At the height of the boom large projects were facilitated by allowing developers to take over parts of the public realm, footpaths etc. in order to maximise the available site area for construction. As sites are abandoned it seems to me that many of the ‘temporary’ hoardings are staying in place – the public realm is reduced and past public investment is lost.
- In Sandyford, the journey from the Luas stop to Beacon hospital is a typical example. At the junction opposite the main hospital entrance, the site hoarding for the Beacon Quarter was placed outside the site, as is common practice. This required the removal of the cycle lane leaving a narrow temporary pavement, not properly drained, so that hospital workers, visitors and outpatients have to run the gauntlet of being drenched on wet days as they attempt to cross the road (this is a corner with several lanes of traffic queuing to feed into and out of the M50). When construction halted on the site, a new use was found as a car park (presumably temporary) to serve a shopping centre. The hoarding was reduced in height, repainted with directional signage. But astonishingly the hoarding was left in the same alignment and the cycle lane and pavement were not reinstated. So pedestrians and cyclists continue too suffer inconvenience and unsafe conditions with no improvement in sight.
- A more permanent loss of public realm is evident in Dundrum Village. The developer’s ambitions extended beyond the creation of a mega shopping centre beside the town. The older shopping centre on the Main St and a significant number of existing businesses and houses were bought up. The 1st part of ‘site preparation’ work involved cutting down all the streetside mature trees on the old shopping centre site, leaving a line of stumps. Also necessary for ‘site preparation’ was the removal from the side of the public pavement of a bicycle wheel sculpture to Dundrum man Stephen Roche which had been proudly erected to commemorate his Tour de France triumph (this was relocated to an insignificant location in the new centre). The line of trees was an essential part of the streetscape providing visual amenity and enclosure – when the old shopping centre site was originally opened up and developed in the 70’s this was understood and appreciated. Ironically the collapse in the market has meant that the old shopping centre is no longer closed down and is once again trading successfully, as are many other businesses in the town. However the visual amenity is blighted.
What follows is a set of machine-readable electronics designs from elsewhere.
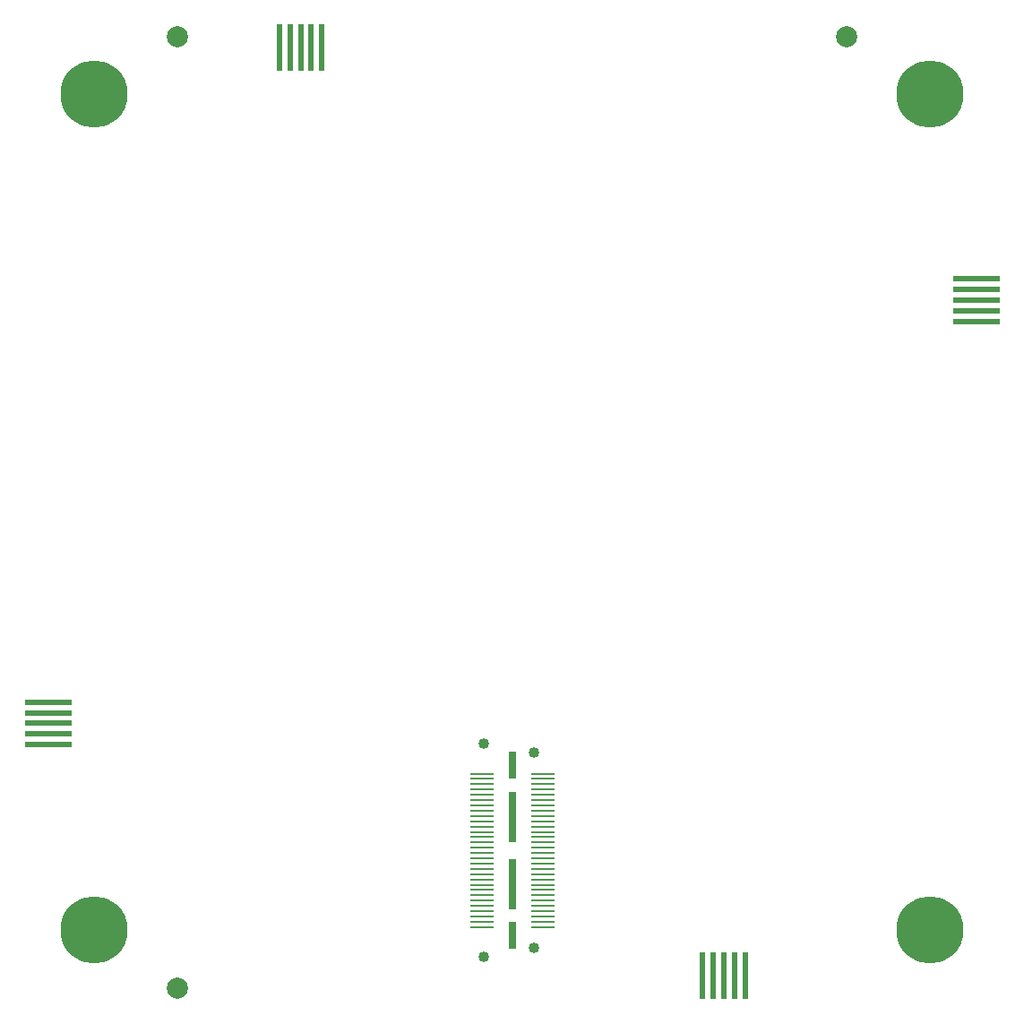
<source format=gbs>
G04 (created by PCBNEW (2013-07-07 BZR 4022)-stable) date 3/26/2016 10:09:36 AM*
%MOIN*%
G04 Gerber Fmt 3.4, Leading zero omitted, Abs format*
%FSLAX34Y34*%
G01*
G70*
G90*
G04 APERTURE LIST*
%ADD10C,0.00590551*%
%ADD11C,0.25*%
%ADD12C,0.0401575*%
%ADD13R,0.0252X0.185*%
%ADD14R,0.0252X0.1*%
%ADD15R,0.0893701X0.0109843*%
%ADD16C,0.0787402*%
%ADD17R,0.0240157X0.175197*%
%ADD18R,0.175197X0.0240157*%
G04 APERTURE END LIST*
G54D10*
G54D11*
X42519Y-44488D03*
X73622Y-44488D03*
X73622Y-75590D03*
X42519Y-75590D03*
G54D12*
X57019Y-76603D03*
X57019Y-68677D03*
G54D13*
X58070Y-71390D03*
X58070Y-73890D03*
G54D14*
X58070Y-75815D03*
X58070Y-69465D03*
G54D15*
X59198Y-69786D03*
X56942Y-69786D03*
X59198Y-69983D03*
X56942Y-69983D03*
X59198Y-70179D03*
X56942Y-70179D03*
X59198Y-70376D03*
X56942Y-70376D03*
X59198Y-70573D03*
X56942Y-70573D03*
X59198Y-70770D03*
X56942Y-70770D03*
X59198Y-70967D03*
X56942Y-70967D03*
X59198Y-71164D03*
X56942Y-71164D03*
X59198Y-71361D03*
X56942Y-71361D03*
X59198Y-71557D03*
X56942Y-71557D03*
X59198Y-71754D03*
X56942Y-71754D03*
X59198Y-71951D03*
X56942Y-71951D03*
X59198Y-72148D03*
X56942Y-72148D03*
X59198Y-72345D03*
X56942Y-72345D03*
X59198Y-72542D03*
X56942Y-72542D03*
X59198Y-72738D03*
X56942Y-72738D03*
X59198Y-72935D03*
X56942Y-72935D03*
X59198Y-73132D03*
X56942Y-73132D03*
X59198Y-73329D03*
X56942Y-73329D03*
X59198Y-73526D03*
X56942Y-73526D03*
X59198Y-73723D03*
X56942Y-73723D03*
X59198Y-73920D03*
X56942Y-73920D03*
X59198Y-74116D03*
X56942Y-74116D03*
X59198Y-74313D03*
X56942Y-74313D03*
X59198Y-74510D03*
X56942Y-74510D03*
X59198Y-74707D03*
X56942Y-74707D03*
X59198Y-74904D03*
X56942Y-74904D03*
X59198Y-75101D03*
X56942Y-75101D03*
X59198Y-75298D03*
X56942Y-75298D03*
X59198Y-75494D03*
X56942Y-75494D03*
G54D12*
X58869Y-76275D03*
X58869Y-69000D03*
G54D16*
X45600Y-42350D03*
X45600Y-77750D03*
X70500Y-42350D03*
G54D17*
X66734Y-77316D03*
X66340Y-77316D03*
X65946Y-77316D03*
X65553Y-77316D03*
X65159Y-77316D03*
X49411Y-42761D03*
X49805Y-42761D03*
X50198Y-42761D03*
X50592Y-42761D03*
X50986Y-42761D03*
G54D18*
X40793Y-68698D03*
X40793Y-68305D03*
X40793Y-67911D03*
X40793Y-67517D03*
X40793Y-67124D03*
X75348Y-51375D03*
X75348Y-51769D03*
X75348Y-52163D03*
X75348Y-52557D03*
X75348Y-52950D03*
M02*

</source>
Why does this sort of casual vandalism of the public realm happen?
In my view what these examples highlight is a casual attitude to looking after the public realm/public goods. If it was our own private property there is no way it would be tolerated.
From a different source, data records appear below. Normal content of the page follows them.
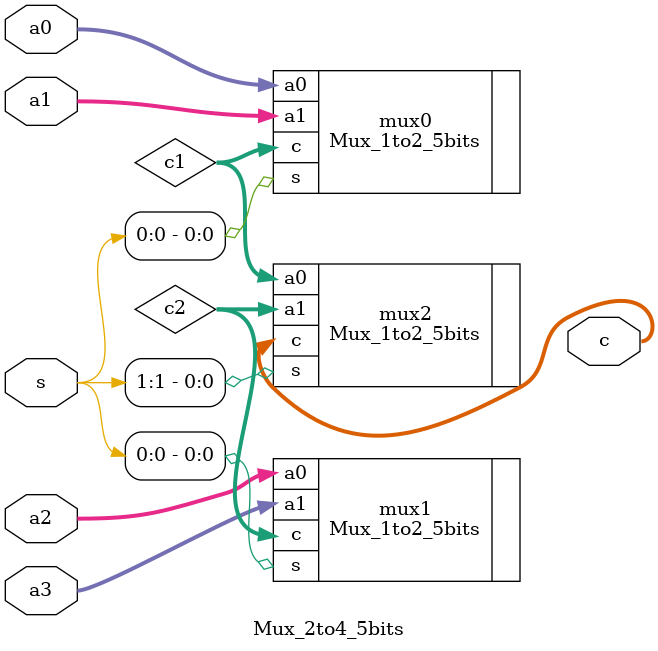
<source format=v>
module Mux_2to4_5bits(a0,a1,a2,a3,c,s);

input [4:0]a0,a1,a2,a3;
input [1:0]s;
output [4:0]c;
wire [4:0]c1,c2;

Mux_1to2_5bits mux0(.a0(a0),.a1(a1),.c(c1),.s(s[0]));
Mux_1to2_5bits mux1(.a0(a2),.a1(a3),.c(c2),.s(s[0]));
Mux_1to2_5bits mux2(.a0(c1),.a1(c2),.c(c),.s(s[1]));


endmodule
</source>
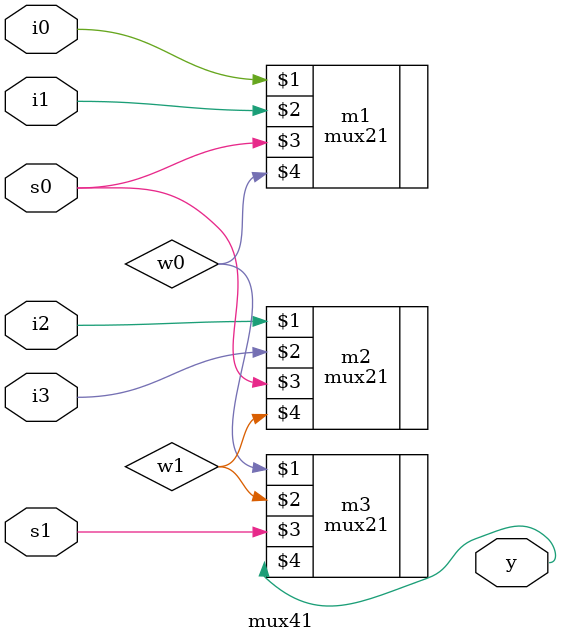
<source format=v>
module mux41(input i0,i1,i2,i3,s0,s1, output y);
  
  wire w0,w1;

   mux21 m1 (i0,i1,s0,w0);
   mux21 m2 (i2,i3,s0,w1);
   mux21 m3 (w0,w1,s1,y);
   
 endmodule 
</source>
A developer will almost always seek to assert the importance of their own site, to emphasise its individuality and to elbow out the ‘ordinary’ public places. They may try to usurp or re-make the public realm as a part of the image for the new project, rather than accepting the existing and fitting into the context. Sometimes this can work for the betterment of the public realm, but often not.
In my view Local Authorities around the country were too acquiescent in ceding public space to facilitate construction, and the system of licenses/exemptions for ‘site preparation’ works, tree felling etc. is not sufficiently amenable to planning control.
The current landscape of abandoned sites is a visual reminder of failure. There is a job to be done to stitch up and repair the gaps and interesting possibilities for temporary and pop-up uses until more permanent development is again viable. In the meantime it would be good to find ways to return the public realm to the public, and to find creative solutions to restoring visual amenity to our towns and villages.
Margaret Coyle is an architect and planner and works in Dublin City Council’s Planning Department.